Yes - did that time and again with the Zx81. When I visited my own
father he came up with a foam strip at the back of the ZX81 which held
the rampack up in the air - making it much more stable! Not so many
listings for the Dragon.

> I had a CPC464 too. I really started to do some basic programming on the
> 464.  I thought the manual was brilliant.  I did briefly have a Speccy +3
> for a week too but that was mainly used for games.

I'm afraid I always looked down on the Spectrums and their bouncy
keyboards...  The CPC had very good build quality and lasted me for
years and years without any problems.

> I remember Doom well, it was around the time I was finishing school and a
> friend got a PC with 4MB Ram, a year later I used to take my PC to my old
> school after college and play Duke Nukem 3D death matches :-)

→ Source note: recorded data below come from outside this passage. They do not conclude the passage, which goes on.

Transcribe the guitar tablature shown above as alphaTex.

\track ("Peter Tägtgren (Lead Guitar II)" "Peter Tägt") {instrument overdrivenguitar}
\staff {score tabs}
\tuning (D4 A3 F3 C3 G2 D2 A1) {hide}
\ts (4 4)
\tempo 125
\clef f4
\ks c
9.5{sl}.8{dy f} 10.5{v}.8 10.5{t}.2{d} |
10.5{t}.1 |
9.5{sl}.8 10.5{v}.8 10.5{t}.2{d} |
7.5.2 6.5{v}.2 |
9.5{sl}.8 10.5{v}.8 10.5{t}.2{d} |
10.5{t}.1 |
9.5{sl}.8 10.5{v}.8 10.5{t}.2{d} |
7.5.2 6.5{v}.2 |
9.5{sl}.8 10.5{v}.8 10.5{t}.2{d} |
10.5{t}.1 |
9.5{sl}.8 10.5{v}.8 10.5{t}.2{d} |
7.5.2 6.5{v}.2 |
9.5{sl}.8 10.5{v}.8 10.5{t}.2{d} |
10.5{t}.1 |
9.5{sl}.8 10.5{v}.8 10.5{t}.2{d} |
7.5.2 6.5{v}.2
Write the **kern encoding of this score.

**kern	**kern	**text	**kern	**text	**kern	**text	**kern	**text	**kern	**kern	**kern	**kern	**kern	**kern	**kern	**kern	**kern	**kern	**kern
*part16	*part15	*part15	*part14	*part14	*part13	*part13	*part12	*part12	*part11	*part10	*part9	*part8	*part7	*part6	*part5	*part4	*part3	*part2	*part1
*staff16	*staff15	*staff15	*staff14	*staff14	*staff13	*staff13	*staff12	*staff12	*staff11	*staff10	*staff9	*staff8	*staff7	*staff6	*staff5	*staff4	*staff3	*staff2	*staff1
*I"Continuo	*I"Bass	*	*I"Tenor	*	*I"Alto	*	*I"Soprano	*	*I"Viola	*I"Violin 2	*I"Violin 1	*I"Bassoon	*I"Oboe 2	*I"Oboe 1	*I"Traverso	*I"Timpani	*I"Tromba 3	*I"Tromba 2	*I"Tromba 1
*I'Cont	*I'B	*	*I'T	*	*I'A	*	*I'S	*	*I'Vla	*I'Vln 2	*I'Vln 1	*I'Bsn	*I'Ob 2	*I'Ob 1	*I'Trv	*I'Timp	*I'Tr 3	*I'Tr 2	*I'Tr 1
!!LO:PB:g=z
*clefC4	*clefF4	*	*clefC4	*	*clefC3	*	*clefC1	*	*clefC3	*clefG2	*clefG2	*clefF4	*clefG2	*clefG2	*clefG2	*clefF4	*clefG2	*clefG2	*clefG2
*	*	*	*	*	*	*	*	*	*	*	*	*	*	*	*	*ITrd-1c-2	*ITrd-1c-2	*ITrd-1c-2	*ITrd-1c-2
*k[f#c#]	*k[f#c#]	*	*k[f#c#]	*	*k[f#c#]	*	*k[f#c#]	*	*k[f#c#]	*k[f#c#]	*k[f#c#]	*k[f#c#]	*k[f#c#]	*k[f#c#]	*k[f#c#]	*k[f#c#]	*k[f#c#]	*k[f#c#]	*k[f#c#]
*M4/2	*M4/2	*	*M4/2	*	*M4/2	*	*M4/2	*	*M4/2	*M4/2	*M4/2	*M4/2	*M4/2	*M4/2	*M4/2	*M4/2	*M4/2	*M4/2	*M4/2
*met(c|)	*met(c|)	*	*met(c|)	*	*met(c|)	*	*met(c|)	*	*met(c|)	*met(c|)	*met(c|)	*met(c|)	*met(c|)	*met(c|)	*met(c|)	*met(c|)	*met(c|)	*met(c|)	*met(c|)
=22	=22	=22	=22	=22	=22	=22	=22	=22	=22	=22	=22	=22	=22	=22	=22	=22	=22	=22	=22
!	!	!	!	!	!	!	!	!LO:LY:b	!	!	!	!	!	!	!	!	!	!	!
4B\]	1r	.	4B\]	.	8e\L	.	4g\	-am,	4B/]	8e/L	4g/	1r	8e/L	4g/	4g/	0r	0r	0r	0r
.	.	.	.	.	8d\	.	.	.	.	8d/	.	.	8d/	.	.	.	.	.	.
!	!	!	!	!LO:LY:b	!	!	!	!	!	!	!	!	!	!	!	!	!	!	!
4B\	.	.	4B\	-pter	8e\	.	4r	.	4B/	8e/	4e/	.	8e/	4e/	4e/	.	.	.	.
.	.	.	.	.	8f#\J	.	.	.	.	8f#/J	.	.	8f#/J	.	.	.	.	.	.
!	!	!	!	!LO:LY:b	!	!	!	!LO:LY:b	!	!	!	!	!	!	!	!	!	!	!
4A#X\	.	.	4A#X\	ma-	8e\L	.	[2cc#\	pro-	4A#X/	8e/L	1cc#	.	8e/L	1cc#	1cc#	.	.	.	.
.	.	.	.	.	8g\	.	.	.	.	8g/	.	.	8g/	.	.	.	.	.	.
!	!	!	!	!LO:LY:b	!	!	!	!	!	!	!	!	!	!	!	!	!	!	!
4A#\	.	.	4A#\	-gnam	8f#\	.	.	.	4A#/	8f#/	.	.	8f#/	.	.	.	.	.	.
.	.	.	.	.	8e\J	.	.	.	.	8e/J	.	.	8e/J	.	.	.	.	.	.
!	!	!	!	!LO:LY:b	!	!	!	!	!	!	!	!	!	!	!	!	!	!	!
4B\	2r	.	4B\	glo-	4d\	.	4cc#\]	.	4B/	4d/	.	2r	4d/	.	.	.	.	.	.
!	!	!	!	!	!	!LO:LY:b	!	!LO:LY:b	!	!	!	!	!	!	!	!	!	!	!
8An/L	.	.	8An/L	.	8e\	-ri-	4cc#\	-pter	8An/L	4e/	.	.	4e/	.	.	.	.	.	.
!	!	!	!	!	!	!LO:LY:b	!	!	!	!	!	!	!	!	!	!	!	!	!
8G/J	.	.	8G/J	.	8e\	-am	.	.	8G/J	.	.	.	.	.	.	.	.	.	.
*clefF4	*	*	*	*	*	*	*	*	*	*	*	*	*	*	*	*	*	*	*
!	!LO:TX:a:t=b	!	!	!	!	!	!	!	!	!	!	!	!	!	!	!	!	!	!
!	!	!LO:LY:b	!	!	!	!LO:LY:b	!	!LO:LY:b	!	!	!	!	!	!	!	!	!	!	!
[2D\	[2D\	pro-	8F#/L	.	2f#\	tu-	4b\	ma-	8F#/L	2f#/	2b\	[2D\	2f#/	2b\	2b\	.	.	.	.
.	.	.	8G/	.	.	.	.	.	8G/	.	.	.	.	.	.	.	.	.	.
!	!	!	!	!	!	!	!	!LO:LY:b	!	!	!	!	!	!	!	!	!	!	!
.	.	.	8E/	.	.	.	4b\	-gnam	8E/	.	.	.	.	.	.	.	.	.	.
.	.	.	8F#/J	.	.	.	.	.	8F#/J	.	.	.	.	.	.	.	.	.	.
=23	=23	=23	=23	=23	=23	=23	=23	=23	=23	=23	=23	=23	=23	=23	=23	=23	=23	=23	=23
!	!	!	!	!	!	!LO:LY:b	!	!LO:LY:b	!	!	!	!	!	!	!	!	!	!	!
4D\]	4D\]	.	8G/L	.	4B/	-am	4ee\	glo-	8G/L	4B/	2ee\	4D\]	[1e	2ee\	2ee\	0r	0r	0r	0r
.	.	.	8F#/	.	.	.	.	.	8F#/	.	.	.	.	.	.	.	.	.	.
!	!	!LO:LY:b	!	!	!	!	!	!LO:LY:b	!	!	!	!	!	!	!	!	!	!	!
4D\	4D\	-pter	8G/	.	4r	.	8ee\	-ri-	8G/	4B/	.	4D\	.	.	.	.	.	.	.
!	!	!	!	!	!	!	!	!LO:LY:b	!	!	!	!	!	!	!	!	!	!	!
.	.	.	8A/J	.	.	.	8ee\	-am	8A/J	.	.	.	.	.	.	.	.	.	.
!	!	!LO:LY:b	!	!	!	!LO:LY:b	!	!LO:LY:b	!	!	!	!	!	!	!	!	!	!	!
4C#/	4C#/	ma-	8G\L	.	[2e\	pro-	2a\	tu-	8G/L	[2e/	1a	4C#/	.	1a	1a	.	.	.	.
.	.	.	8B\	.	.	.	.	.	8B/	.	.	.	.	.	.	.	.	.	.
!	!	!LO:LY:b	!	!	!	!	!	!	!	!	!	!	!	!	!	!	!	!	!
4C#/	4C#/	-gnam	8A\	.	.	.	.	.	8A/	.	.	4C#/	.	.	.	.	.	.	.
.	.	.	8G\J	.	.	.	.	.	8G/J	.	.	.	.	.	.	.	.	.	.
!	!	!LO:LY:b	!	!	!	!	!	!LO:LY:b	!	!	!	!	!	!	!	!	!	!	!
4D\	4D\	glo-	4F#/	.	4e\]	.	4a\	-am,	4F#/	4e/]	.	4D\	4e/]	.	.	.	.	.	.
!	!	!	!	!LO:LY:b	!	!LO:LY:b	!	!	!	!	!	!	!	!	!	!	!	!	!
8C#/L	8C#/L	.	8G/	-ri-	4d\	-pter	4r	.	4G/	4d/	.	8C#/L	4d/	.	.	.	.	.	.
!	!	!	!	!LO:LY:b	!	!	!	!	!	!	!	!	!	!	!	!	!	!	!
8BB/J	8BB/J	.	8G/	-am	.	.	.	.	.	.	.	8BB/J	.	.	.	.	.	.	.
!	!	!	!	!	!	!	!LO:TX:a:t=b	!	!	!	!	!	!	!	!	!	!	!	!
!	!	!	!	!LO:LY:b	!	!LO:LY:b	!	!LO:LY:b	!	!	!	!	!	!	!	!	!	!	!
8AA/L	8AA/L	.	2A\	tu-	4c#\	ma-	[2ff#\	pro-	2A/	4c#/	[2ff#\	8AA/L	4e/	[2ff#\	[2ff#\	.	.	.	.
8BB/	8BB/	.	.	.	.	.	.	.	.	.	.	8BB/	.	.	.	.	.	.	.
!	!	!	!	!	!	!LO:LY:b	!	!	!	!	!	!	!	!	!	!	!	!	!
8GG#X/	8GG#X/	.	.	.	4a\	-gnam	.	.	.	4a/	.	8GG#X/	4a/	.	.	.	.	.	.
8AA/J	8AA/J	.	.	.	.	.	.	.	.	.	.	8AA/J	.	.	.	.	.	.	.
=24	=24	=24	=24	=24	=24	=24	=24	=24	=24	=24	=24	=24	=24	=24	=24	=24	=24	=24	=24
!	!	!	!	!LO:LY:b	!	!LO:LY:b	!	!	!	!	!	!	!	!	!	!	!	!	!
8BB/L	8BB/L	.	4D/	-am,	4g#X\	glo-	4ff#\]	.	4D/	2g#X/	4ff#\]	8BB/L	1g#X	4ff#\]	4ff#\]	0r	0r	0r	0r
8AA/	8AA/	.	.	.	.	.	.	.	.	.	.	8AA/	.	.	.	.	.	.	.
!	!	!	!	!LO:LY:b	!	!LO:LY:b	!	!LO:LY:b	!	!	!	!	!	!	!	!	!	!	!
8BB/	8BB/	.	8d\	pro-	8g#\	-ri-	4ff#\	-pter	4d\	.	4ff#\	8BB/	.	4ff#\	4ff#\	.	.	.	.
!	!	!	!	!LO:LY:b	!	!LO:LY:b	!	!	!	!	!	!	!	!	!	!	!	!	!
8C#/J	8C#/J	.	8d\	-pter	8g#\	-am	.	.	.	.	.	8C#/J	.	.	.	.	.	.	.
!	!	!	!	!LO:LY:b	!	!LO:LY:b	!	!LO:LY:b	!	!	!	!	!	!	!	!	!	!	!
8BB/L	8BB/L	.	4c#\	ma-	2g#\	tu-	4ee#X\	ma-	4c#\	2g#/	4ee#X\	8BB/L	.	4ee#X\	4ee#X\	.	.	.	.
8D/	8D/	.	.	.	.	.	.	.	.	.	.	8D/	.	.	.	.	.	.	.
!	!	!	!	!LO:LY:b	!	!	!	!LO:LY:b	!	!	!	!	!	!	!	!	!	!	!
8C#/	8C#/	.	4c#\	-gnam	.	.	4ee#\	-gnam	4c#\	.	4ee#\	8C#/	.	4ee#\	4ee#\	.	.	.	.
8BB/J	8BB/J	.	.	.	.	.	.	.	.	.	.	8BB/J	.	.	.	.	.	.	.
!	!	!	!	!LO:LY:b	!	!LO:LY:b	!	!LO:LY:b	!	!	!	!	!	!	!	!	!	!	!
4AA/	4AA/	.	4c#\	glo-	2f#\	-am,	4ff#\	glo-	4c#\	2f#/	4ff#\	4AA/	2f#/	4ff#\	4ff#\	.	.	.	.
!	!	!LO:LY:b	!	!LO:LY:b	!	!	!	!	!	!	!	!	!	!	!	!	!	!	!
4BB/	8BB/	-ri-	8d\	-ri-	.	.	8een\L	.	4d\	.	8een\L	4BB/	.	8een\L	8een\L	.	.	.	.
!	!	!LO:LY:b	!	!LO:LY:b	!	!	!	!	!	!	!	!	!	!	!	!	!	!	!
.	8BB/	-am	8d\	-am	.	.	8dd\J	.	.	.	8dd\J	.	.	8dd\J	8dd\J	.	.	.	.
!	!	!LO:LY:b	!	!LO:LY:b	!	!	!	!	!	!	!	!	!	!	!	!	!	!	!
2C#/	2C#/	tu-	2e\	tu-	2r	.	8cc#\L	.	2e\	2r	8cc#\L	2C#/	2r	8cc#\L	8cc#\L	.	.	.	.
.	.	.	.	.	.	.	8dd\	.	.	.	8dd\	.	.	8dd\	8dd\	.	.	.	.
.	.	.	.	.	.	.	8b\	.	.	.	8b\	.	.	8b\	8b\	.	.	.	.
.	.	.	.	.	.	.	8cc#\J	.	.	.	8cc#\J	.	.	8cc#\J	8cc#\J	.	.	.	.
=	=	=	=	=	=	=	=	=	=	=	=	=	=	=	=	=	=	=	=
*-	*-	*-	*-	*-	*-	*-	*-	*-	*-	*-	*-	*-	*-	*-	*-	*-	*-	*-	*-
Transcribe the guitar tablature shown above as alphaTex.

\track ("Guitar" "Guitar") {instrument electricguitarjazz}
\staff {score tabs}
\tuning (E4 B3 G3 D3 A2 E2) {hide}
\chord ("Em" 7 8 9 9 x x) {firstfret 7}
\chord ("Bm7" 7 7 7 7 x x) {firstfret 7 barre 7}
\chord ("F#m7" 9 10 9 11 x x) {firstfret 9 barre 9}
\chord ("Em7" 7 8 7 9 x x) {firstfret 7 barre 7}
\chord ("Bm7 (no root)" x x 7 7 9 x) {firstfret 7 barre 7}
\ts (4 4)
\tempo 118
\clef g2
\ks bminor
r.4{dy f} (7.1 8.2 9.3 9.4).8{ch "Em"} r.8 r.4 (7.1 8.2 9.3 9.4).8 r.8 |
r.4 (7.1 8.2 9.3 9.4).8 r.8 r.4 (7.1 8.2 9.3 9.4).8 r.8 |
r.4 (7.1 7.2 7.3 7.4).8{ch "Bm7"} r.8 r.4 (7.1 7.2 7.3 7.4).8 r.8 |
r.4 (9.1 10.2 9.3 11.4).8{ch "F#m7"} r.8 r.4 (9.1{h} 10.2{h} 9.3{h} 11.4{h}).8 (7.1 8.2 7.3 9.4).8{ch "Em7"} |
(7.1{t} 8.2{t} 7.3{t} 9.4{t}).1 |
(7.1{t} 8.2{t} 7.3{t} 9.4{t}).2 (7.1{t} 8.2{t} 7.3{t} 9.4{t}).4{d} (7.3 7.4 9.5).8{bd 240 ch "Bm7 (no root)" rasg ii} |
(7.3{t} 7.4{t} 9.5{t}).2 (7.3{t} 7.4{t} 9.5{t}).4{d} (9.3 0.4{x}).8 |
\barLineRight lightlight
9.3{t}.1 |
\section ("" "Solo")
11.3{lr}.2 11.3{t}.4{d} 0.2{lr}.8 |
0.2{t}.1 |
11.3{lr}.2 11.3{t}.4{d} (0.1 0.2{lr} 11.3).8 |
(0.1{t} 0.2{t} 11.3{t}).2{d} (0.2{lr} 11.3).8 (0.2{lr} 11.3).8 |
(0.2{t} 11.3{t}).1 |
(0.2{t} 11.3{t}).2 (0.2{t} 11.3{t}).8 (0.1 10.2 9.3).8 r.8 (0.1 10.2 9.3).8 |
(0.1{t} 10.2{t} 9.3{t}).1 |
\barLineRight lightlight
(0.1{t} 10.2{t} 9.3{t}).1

Hehe. The worst job I've ever had was working for the Exeter ISP,
Zynet. I was phone support in 1996, without training or help. That was
actually one of the triggers for going off and starting to learn linux
by myself because the core geeks (Merlyn, Tim Smith and a couple of
others I forget their names) at Zynet went off and geeked and left me
to deal with very confused customers for whom the software was a
complete mystery (and it was horrible, Trumpet Winsock, anyone? KA9Q?
:) )

Anyway - the one good thing was occasionally we'd stay on after work
and use work's computers for a bit of Duke Nukem, and sometimes some
Doom2. Quality times :)

> I was also a big fan of the demo scene, I remember some great ones on the
> PC, one being Panic which I recently fired up in Dosbox :-)

Ace!

> I had both the ST and an Amiga.  At the time I had the ST my friends all had
> Amigas.  Then one day I killed the keyboard chip on my ST by trying to
> attach a Super NES joypad to it (well I say attach, it was randomly sticking
> wires from an old joystick into the connector on the SNES control pad which
> unsurprisingly didn't work).

Hehe. Most of my geeky friends seem to have had Amigas, and still love
them and often do weird strange things in trying to keep them alive.